Background: I live in a building inhabited by a lot of seniors. When they moved in they were younger mid 50’s Democrats. Now, they’re aging Democrats and fear and wincing registers across their faces as if they were wearing — not a yellow Star of David, but something worse, much worse. They’re suffering the humiliation of wearing a fading blue D encased in a circle, which best describes their voting habits.
For most of their lives, they’ve been encased in their own little blue circles, carefully shielded from conservatives. I don’t need shields. Some months ago, when I saw a notice posted in the mail room that a ‘discussion’ group would be forming to talk about local, topical, political headlines and concerns, I decided I would try it out for size. At that time, the give and take was, to use the term, “fair and balanced.” The moderator moderated and even was more than happy to share the direction and scope of the discussions with my input.
I was therefore looking forward to the first post election gathering (we’re about 15-25 people who meet twice a month) as a time to sit, listen and, yes, gloat a little to myself. Sadly, gloating was impossible when the moderator began by reading pure, unadulterated drivel from a “left wing rag.” That just got me mad. When I suggested that it was inappropriate, I was firmly told “don’t dominate the discussion.” Mr. Moderator went off the deep end. (And NO, I did not dignify his reaction with a comment at the time, but waited until the meeting ended and announced to friends of mine and within ear shot of Mr. Moderator’s wife just how incredibly rude and disgusting his behavior was.)

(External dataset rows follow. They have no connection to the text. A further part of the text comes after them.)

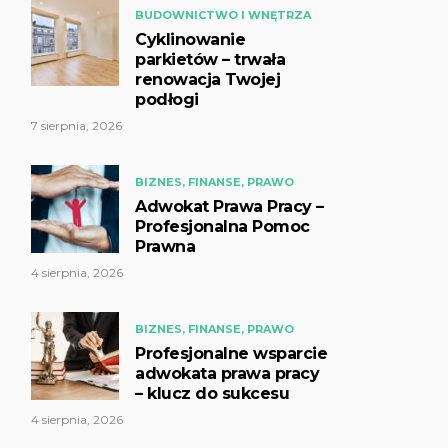
BUDOWNICTWO I WNĘTRZA
Cyklinowanie
parkietów – trwała
renowacja Twojej
podłogi
7 sierpnia, 2026
BIZNES, FINANSE, PRAWO
Adwokat Prawa Pracy –
Profesjonalna Pomoc
Prawna
4 sierpnia, 2026
BIZNES, FINANSE, PRAWO
Profesjonalne wsparcie
adwokata prawa pracy
– klucz do sukcesu
4 sierpnia, 2026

Not only did the Moderator hijack the discussion, which made me angry, I simply didn’t have the heart to gloat at the political “wake,” or in this case, since they were all Jews, a “shiva.” The most appropriate response to the group would have been to bring along a basket full of those black buttons mourners wear. They were beside themselves, blaming the loss on black voters, who did not turn out for Joe Sestak in Philadelphia, etc., etc. How quaint, how predictable. They’re beyond consolation that Pennsylvania went Republican.
Have your ‘blue’ friends and co-workers been exhibiting more/less passionate outbreaks of aggressive behaviors? Are they in need of a crisis management team? Are they stooped over, head held low staring at the tops of their shoes? And do you, like me, have the mildly compassionate urge to hide your gloating and send them a get well and get over it card.
[Bookworm here: To which I'll add that, though we are too good to gloat publicly, I hope that we never become so compassionate in the face of their despair that we're willing to abandon our principles just to make these weenies happy. Thanks for the lovely post, Sadie.]